::: Records to use

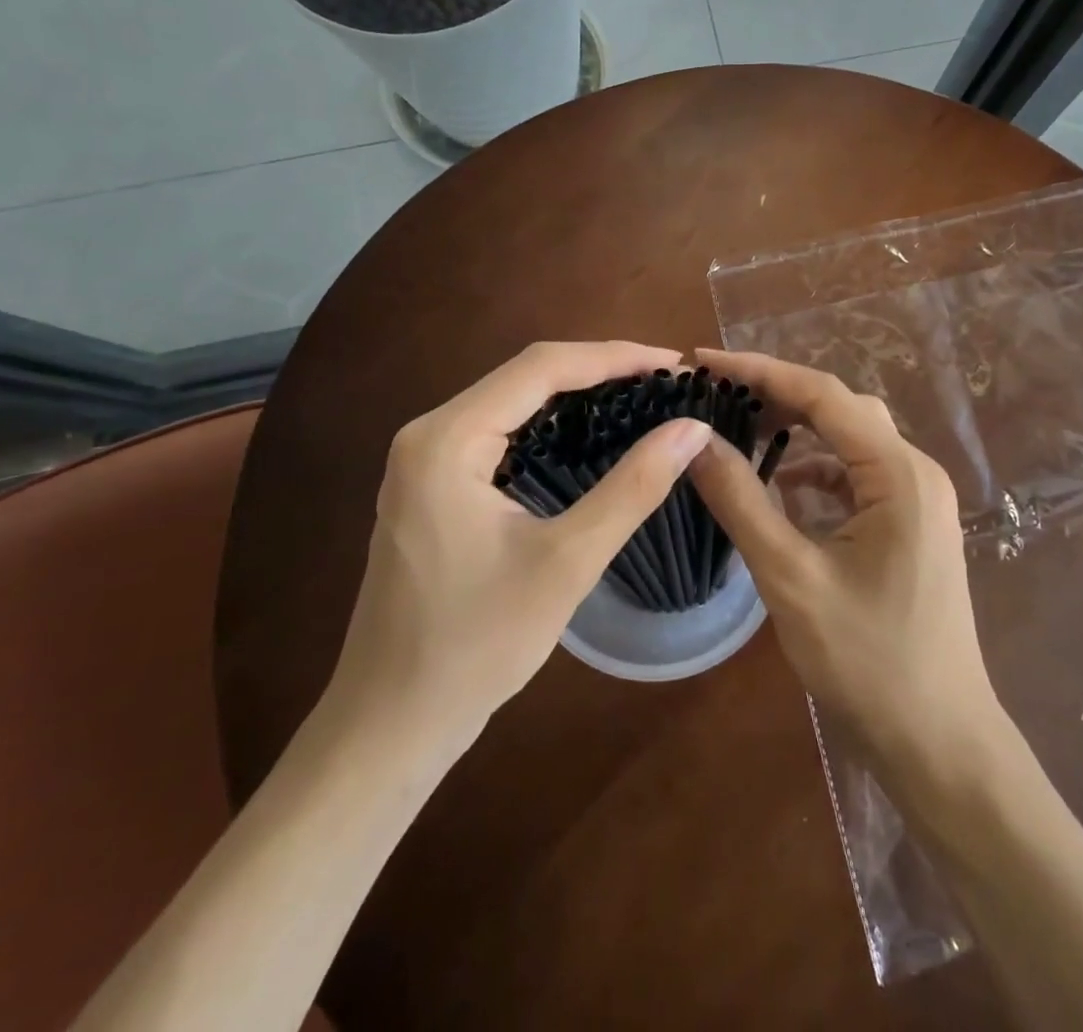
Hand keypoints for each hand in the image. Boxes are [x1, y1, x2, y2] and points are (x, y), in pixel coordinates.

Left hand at [325, 341, 712, 748]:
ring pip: (512, 400)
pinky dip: (549, 424)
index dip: (614, 357)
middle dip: (599, 370)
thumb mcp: (567, 562)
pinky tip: (588, 435)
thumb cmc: (476, 646)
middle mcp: (428, 432)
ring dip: (576, 394)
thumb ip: (633, 487)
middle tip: (666, 382)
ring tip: (640, 398)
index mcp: (447, 439)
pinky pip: (498, 431)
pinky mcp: (430, 484)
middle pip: (525, 376)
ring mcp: (423, 458)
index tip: (674, 365)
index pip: (542, 367)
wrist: (390, 724)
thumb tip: (693, 429)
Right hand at [688, 349, 1001, 771]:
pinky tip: (781, 490)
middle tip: (716, 398)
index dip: (759, 371)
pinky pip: (857, 476)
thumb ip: (741, 501)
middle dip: (777, 396)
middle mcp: (915, 472)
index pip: (822, 395)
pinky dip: (816, 472)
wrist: (940, 745)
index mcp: (898, 473)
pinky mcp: (909, 525)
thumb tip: (693, 439)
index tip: (703, 363)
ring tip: (740, 433)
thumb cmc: (868, 662)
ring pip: (849, 440)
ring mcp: (917, 500)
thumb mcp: (791, 577)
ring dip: (796, 433)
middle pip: (840, 409)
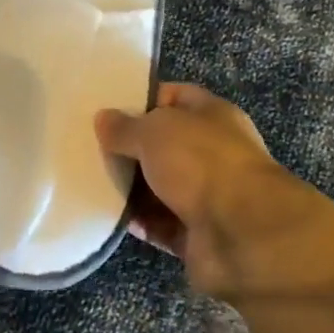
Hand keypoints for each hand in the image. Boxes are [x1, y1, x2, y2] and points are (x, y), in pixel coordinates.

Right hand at [96, 85, 333, 307]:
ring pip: (160, 187)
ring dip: (131, 188)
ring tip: (90, 182)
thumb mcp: (154, 131)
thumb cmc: (201, 163)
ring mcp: (207, 195)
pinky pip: (160, 224)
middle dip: (131, 148)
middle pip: (164, 145)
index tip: (107, 109)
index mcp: (212, 115)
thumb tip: (103, 118)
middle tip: (90, 148)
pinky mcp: (197, 235)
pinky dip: (139, 222)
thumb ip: (125, 126)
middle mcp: (212, 152)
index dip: (142, 100)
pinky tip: (108, 216)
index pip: (174, 97)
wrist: (244, 235)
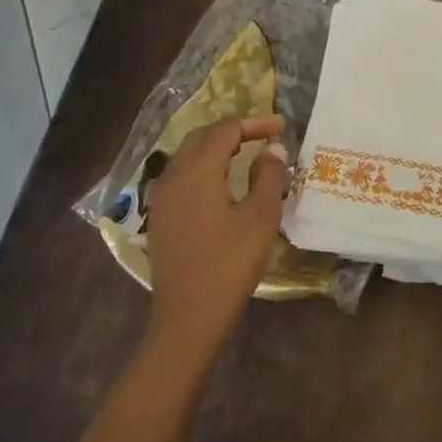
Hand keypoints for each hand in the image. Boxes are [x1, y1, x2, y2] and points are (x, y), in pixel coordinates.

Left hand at [143, 115, 286, 350]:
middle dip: (234, 130)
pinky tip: (221, 181)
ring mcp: (161, 197)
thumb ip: (268, 176)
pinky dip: (203, 166)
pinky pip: (181, 175)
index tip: (281, 126)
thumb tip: (272, 149)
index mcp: (197, 171)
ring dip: (217, 147)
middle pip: (202, 137)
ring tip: (246, 152)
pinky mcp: (159, 216)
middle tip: (264, 135)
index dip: (255, 123)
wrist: (188, 318)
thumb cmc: (230, 264)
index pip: (226, 130)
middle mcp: (173, 175)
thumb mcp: (260, 217)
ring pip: (188, 155)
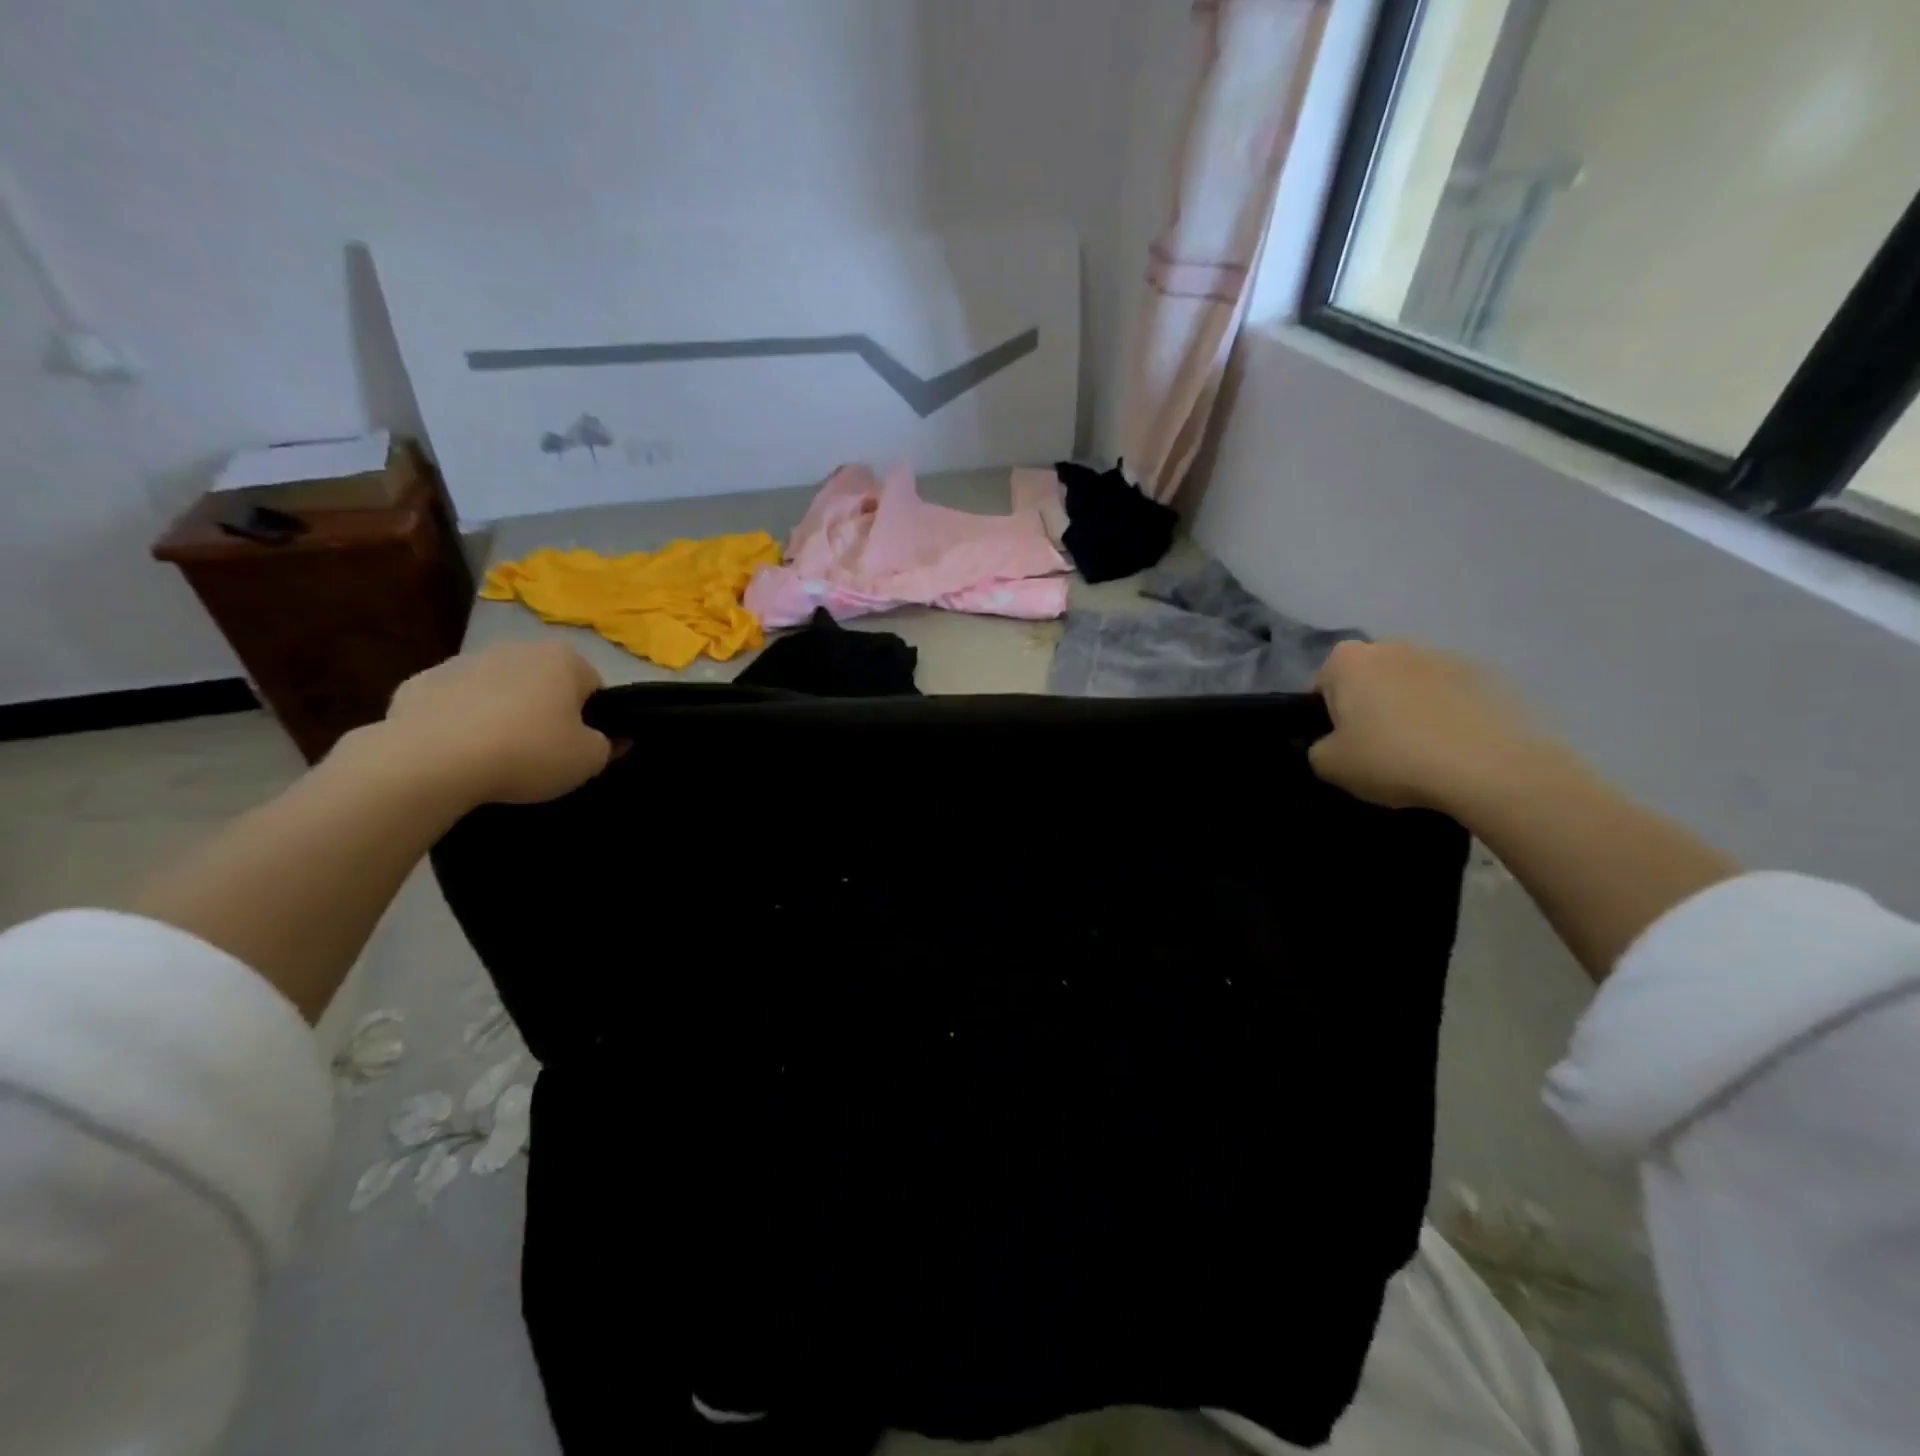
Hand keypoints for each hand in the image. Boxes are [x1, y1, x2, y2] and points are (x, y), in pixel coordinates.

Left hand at [380, 641, 612, 804]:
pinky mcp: (418, 683)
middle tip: (541, 753)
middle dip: (545, 711)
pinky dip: (458, 722)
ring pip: (497, 690)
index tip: (580, 747)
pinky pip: (453, 704)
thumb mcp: (588, 760)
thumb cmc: (528, 752)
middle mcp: (516, 648)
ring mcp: (463, 661)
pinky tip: (456, 753)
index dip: (592, 719)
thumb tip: (615, 738)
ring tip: (495, 756)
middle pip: (543, 683)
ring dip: (501, 714)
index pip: (593, 686)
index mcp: (564, 659)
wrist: (430, 761)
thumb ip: (609, 745)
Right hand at [1310, 641, 1542, 810]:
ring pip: (1411, 683)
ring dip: (1409, 706)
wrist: (1486, 767)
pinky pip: (1451, 695)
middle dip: (1370, 704)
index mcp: (1347, 660)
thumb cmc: (1391, 757)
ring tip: (1421, 750)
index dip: (1328, 716)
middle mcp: (1393, 645)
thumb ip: (1317, 747)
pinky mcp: (1486, 675)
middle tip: (1378, 746)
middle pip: (1369, 677)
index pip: (1323, 684)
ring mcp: (1443, 656)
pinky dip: (1447, 714)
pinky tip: (1453, 748)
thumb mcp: (1329, 765)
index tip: (1342, 744)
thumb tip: (1330, 743)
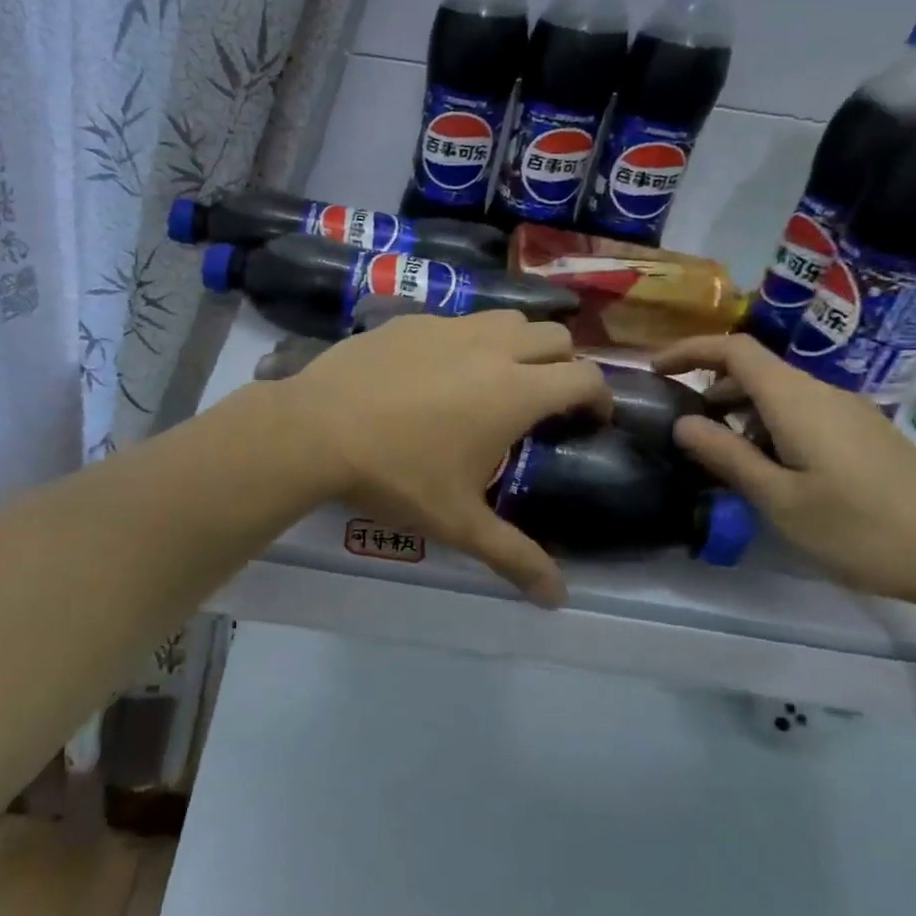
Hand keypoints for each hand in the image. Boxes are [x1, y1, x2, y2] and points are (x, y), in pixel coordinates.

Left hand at [273, 310, 610, 605]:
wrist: (316, 430)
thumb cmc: (395, 475)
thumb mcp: (457, 522)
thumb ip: (514, 556)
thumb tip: (558, 598)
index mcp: (515, 391)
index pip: (585, 377)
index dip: (599, 398)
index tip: (590, 421)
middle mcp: (491, 347)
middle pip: (554, 336)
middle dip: (563, 364)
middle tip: (544, 401)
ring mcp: (447, 326)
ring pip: (506, 318)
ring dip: (518, 343)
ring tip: (496, 378)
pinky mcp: (408, 319)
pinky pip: (455, 320)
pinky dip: (466, 339)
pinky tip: (437, 371)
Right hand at [654, 334, 915, 610]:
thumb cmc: (861, 528)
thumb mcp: (779, 499)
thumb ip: (726, 456)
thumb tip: (683, 423)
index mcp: (797, 400)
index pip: (734, 350)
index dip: (690, 351)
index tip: (654, 371)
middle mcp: (823, 394)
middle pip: (756, 370)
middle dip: (710, 388)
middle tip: (679, 426)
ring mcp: (849, 414)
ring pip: (779, 395)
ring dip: (739, 412)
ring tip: (716, 455)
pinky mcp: (865, 437)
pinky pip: (802, 415)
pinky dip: (767, 427)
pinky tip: (766, 470)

::::::

In the lines above, find the word "wrist" and copy every line it occurs in.

wrist: (390, 724)
wrist: (940, 745)
wrist: (244, 235)
wrist: (188, 318)
wrist: (430, 761)
wrist: (1486, 767)
wrist: (316, 430)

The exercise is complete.